I always liked to make things. Playing with Legos and Constructs when I was a kid. The same way an artist might think mixed media is fun, I really love to work with materials as they are and see what they could be.

As far as the actual skill sets, it's a little bit of everything, really. Originally, watching my Dad (he taught me everything I know about, and still need to learn about electrical). Then there's other professionals I've worked with/for, the internet, trial and error and most important being a curious observer.

"How is this built?"

"What type of finish is this?"

When you buy a house, there's a certain amount of "stuff" you're tasked to do as a home owner, especially our house! Sometimes you take these tasks on yourself for financial reasons or in my case, I usually have a hair brain idea that I can't convince anyone else to take on, so I have to do it myself.

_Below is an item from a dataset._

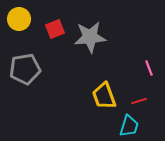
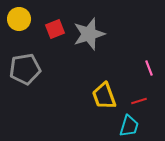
gray star: moved 1 px left, 3 px up; rotated 12 degrees counterclockwise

Nightmare to refinish hardwood?

We look at every project the same, big or small.

- How much would it cost for us to do it; factoring in our own billable hours and expenses. True project cost!

- How long will the project take, start to finish, if we do the work?

- How much would it cost for us to hire someone?

- How long will it take, start to finish, if we hire someone to do the work?

- Will we be happier with a professionals finished product vs. our own?

We've yet to refinish hardwood ourselves because whenever we've don't our comparison, it's always made more sense to hire. Maybe one day, but with 100 year old floors, we'll probably trust the professionals before our amateur skill set.

Thank you so much for your wonderful questions and for taking some time to hear about US through our answers.